* Work instructions
Find each line below that includes "potted", then copy it.

* Data shown
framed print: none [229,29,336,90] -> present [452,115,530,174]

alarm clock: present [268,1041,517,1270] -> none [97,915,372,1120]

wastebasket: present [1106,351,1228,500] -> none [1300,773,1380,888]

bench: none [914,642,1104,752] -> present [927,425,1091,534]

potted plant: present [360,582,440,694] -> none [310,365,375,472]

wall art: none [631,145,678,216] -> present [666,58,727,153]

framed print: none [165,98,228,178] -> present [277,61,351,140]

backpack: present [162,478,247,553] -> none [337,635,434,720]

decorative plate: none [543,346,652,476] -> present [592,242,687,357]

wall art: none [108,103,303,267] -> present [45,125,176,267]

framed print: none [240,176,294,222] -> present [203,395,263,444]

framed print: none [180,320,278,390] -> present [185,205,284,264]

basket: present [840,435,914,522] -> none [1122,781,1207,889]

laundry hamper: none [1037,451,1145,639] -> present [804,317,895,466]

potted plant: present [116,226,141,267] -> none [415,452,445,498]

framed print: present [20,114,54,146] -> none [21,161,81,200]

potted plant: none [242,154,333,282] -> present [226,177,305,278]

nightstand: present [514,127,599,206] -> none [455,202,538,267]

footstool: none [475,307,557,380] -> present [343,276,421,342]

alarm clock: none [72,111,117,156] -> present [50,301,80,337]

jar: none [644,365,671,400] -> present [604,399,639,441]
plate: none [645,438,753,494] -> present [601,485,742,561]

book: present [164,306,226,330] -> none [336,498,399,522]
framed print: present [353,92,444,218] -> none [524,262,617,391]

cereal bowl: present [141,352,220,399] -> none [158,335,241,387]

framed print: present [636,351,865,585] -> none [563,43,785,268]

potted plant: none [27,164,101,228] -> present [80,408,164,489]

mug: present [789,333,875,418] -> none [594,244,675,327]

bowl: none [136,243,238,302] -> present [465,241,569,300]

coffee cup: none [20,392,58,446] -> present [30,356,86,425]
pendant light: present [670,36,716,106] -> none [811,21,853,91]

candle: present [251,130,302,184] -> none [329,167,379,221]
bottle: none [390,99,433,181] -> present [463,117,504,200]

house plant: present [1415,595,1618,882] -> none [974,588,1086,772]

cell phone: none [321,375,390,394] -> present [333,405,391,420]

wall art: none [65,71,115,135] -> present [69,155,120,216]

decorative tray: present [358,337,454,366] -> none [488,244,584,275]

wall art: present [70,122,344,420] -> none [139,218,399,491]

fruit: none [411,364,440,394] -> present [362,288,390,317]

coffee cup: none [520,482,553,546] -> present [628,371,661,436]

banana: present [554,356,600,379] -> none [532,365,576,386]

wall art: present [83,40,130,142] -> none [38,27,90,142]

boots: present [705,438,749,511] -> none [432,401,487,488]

* Worked solution
potted plant: present [360,582,440,694] -> none [310,365,375,472]
potted plant: present [116,226,141,267] -> none [415,452,445,498]
potted plant: none [242,154,333,282] -> present [226,177,305,278]
potted plant: none [27,164,101,228] -> present [80,408,164,489]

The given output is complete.